Każdy rejon świata ma swoje unikalne sposoby parzenia kawy. Jednym z ciekawszych jest parzenie kawy po arabsku lub izraelsku. Kawa po arabsku (kawa po żydowsku lub kawa po izraelsku) to coś więcej niż tylko kawa. Aromatyczna, parzona w mosiężnym findżanie (tygielku), z dodatkiem cynamonu, kardamonu i brązowego cukru lub miodu. Jak zrobić kawę po arabsku?
Dziś, gdy ekspres ciśnieniowy można kupić już za kilkaset złotych, parzenie tego typu kawy nie jest tak popularne, jak jeszcze w czasach PRL-u. Kiedyś kawę wsypywało się do ciężkiego, mosiężnego naczynia, zalewało gorącą wodą i stawiało na gazie. Do klasycznej kawy po arabsku brakowało tylko dodatku aromatycznych przypraw. To one stanowią jeden z sekretów tego rodzaju kawy. Jej różni się chociażby od popularnej w Polsce kawy latte. Jest zdecydowanie słodszy, a sama kawa – bardzo mocna i podawana bez mleka. Kawa po arabsku zawsze serwowana w małych filiżaneczkach. Na kawiarnianej mapie Krakowa jednym z miejsc w którym można napić się takiej kawy jest Cheder Cafe przy Józefa. Tu kawa sprzedawana jest pod nazwą “kawa po izraelsku“.

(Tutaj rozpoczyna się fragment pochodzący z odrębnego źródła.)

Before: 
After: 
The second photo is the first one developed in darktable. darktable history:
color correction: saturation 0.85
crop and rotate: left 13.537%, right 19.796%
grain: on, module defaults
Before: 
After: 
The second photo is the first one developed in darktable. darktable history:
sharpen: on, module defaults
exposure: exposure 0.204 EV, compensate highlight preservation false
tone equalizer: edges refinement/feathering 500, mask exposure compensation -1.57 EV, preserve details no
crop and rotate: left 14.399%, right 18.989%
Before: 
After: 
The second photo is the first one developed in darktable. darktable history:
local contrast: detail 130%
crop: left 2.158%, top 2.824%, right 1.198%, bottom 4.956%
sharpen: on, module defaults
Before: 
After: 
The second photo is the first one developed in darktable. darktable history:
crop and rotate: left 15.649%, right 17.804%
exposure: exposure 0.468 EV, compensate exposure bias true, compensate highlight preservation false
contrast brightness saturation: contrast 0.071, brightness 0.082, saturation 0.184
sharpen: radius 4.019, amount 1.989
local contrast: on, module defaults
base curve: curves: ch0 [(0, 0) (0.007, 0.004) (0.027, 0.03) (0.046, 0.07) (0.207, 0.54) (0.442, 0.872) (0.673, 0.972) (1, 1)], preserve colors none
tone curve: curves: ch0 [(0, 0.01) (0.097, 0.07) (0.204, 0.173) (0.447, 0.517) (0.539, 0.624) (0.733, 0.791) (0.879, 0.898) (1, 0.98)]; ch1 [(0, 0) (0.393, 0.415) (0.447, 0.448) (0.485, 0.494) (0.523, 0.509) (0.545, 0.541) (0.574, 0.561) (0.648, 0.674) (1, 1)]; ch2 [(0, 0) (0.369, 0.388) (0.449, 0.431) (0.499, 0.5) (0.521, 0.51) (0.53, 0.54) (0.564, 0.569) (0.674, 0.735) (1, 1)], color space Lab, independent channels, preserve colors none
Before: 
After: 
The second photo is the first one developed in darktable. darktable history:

Jak przygotować kawę po arabsku
Do przygotowania kawy po arabsku nie trzeba zbyt wiele produktów. Składniki to:
2 łyżeczki kawy mielonej;
3 ziarna kardamonu, wcześniej podprażone na gorącej patelni;
2 łyżeczki cukru brązowego.
Przepis na kawę po arabsku
Kawę i kardamon należy razem zmielić w młynku, kawa musi być bardzo drobno zmielona dlatego warto mielić ją razem z kardamonem. Następnie należy wsypać wszystko do tygielka lub rondelka, dosypać cukier i zalać zimną wodą, a następnie zagotować. Kawa po arabsku musi urosnąć niczym gotujące się mleko. Całość można dodatkowo doprawić miodem lub bitą śmietaną. W Chederze za kawę po izraelsku dla jednej osoby trzeba zapłacić 8 zł.
Tę kawę piłam niedawno właśnie w Cheder Cafe i byłam zachwycona smakiem i aromatem!
Trudno znaleźć coś takiego w popularnych restauracjach czy kawiarniach…
Dzięki za przepis – spróbuję przygotować ją w domu :-)
I ja w lokalu tym byłem,
i kawę ową piłem. :)
PRZEPYSZNA.
Z tym, że jeśli chodzi o powyższy przepis – mam pytanie.
Otóż… w przepisie tym podano, że jednym ze składników PODCZAS PRZYRZĄDZANIA tego napoju – jest cukier brązowy.
Tymczasem, w kawiarni “Cheder” na Krakowskim Kazimierzu, klient po prostu słodzi sobie cukrem tym (brązowym) kawę, jeśli chce, gdy dostanie ją już podaną na stolik jako gotową.
Gdyby jej sobie nie posłodzić… trudno mi powiedzieć, ale… chyba raczej nie wyczuwałem tam w niej cukru (który wg przepisu powinien przecież być dodany podczas przyrządzania jako jeden ze składników).
Dlatego prosiłbym teraz Autora tego tu artykułu o zweryfikowanie i uściślenie: czy faktycznie podczas przyrządzania tego napoju – dodaje się cukier jako składnik, czy też nie?
Byłbym bardzo wdzięczny za odpowiedź.
Pozdrawiam Autora i wszystkich Czytających.